Road sensors like the one shown below were used around Area 51 in the 1980s and early 1990's to give base security an early warning of approaching vehicles. The sensors were hidden behind bushes near the dirt roads leading into the perimeter.
However, since they were sitting on public land, their use by the Groom Lake security forces without BLM approval was illegal. Also they were vulnerable to civilians tampering with them. It was just too much fun changing the ID code, which is set with the DIP switches shown below. Or to reverse the sensors, so that the indicated direction of travel was reversed. Needless to say that this caused quite some confusion among base security...
Most of the sensors have been removed, or rather replaced with more efficient and less obvious new sensors. There are only very few of the old sensors left on public land, and as far as we know all of them are inactive. The one below was sitting next to a dirt road on the northern slope of the Groom Range, less than ten miles from Rachel. It has "mysteriously" disappeared since the photos were taken.
Click on any of the photos for a larger high-resolution picture.

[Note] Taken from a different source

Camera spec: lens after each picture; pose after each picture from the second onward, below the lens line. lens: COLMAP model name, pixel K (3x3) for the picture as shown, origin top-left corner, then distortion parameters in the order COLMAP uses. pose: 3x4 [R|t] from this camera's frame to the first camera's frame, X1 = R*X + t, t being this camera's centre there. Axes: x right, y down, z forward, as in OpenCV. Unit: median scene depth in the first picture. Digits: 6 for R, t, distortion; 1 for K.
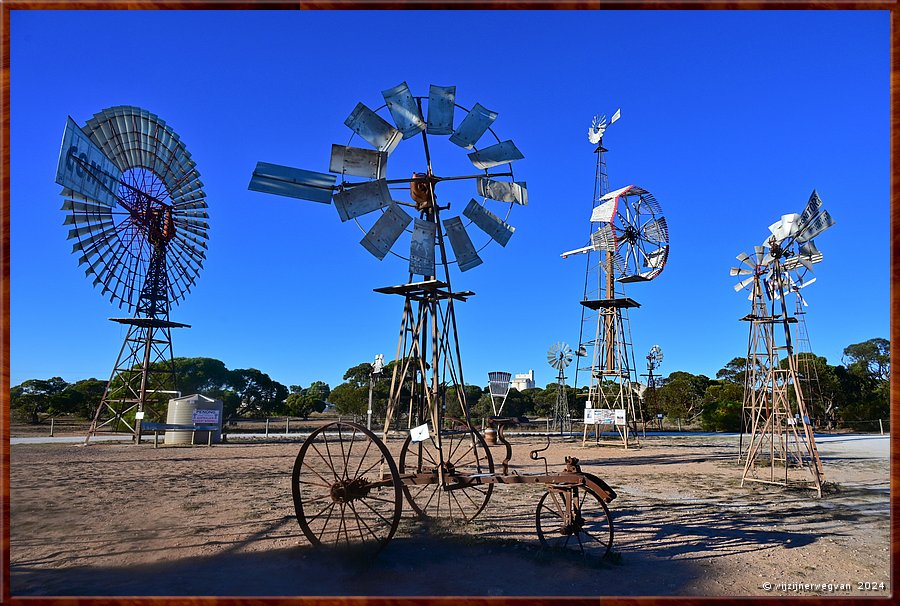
lens RADIAL K [[576.1, 0, 450.0], [0, 576.1, 303.0], [0, 0, 1]] dist [-0.001674, -0.001840]
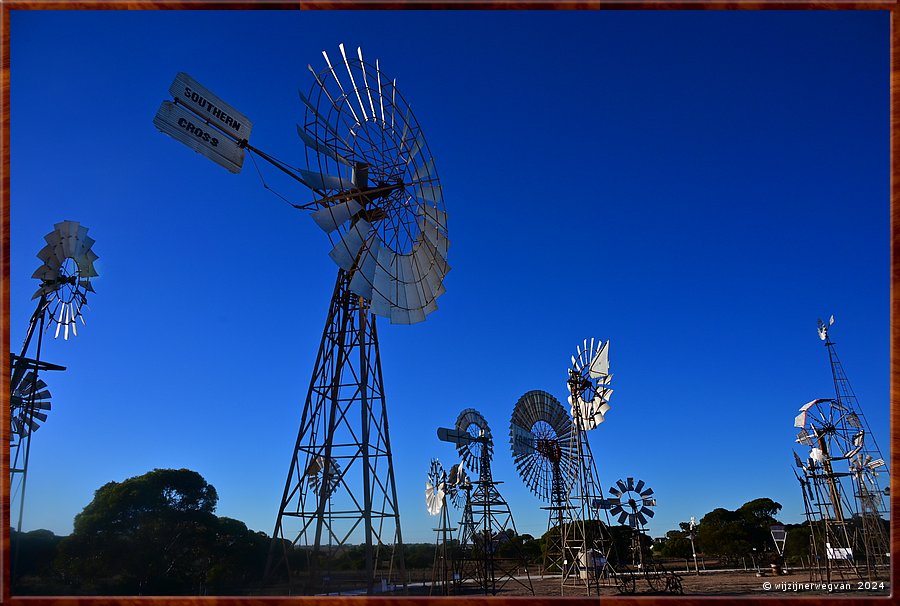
lens RADIAL K [[576.1, 0, 450.0], [0, 576.1, 303.0], [0, 0, 1]] dist [-0.001674, -0.001840]
pose [[0.803293, -0.269378, -0.531184, 0.364364], [0.146274, 0.953785, -0.262484, -0.164471], [0.577342, 0.133153, 0.805572, -0.799960]]
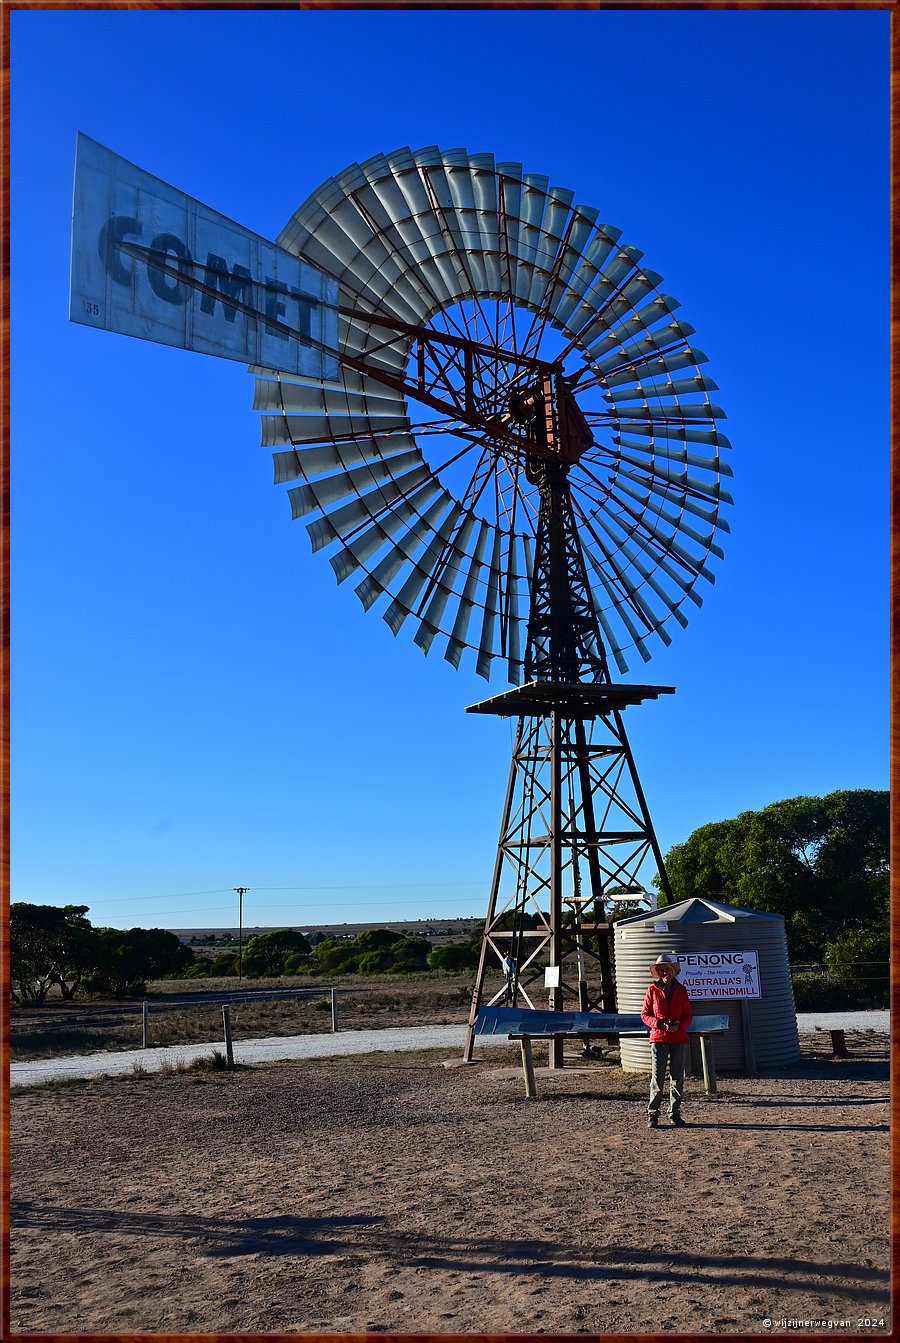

This small black and white cylinder is the actual sensor that detects approaching vehicles using magnetic induction. The right photo shows the transmitter in the round container with a short antenna, and the 12V-battery pack. Each transmitter has two sensors connected to it, positioned along the road about 10 ft. apart, so that the direction of a passing vehicle can be determined.
The top of the sensor transmitter unit. In the high-resolution version of these photos you can clearly read the manufacturer and even the serial number of this particular unit. The antenna is on the upper right, and the connectors at the bottom of the picture are 12V input, sensor 1 and sensor 2. Apparently the units were originally designed for three sensors, but the third input is not used.
This is what the inside of the unit looks like. Most of the round container is empty, or rather filled with sandbags to keep the unit from falling over. The round golden unit contains the digital address logic (see below) and the sensor interface with a variable input inhibitor to adapt it to different types of sensors. Again, it can be seen that the unit was originally designed for three sensors. The actual transmitter is the silver box that is mounted at the bottom of the round unit.
Notice the sticker that says that the transmitter was tested on 6/19/1986. It is very likely that that is about the time when these sensors were put in service. Long before the public became aware of Area 51.
This is the actual RF transmitter unit. It can be set to operate on either 496.25 MHz or 497.75 MHz. Both frequencies can be adjusted independently. The connector J1 is the digital input, and the RF output goes to the antenna, which is mounted on top of the digital/interface unit. The antenna is about 30 cm (12 inches) long, which is 1/2 wavelength at that frequency.
After removing the RF transmitter, the bottom of the digital/interface unit reveals an array of DIP switches, which allow giving each individual sensor transmitter its own address. The address is set in BCD code, and as you can see the address range goes from 0 to 1999. In other words, per frequency a total of 2000 transmitters can be used. This particular unit is set to address 1078.
The battery pack contains four 12V/7Ah rechargeable batteries. They are wired parallel, which makes for a total of 12V/28Ah. Assuming that the unit uses 10 mA in standby mode, the battery pack would last for almost 4 months.
Since they are no longer serviced, the batteries in this particular unit are in a state of advanced decay, and pose a first class environmental hazard.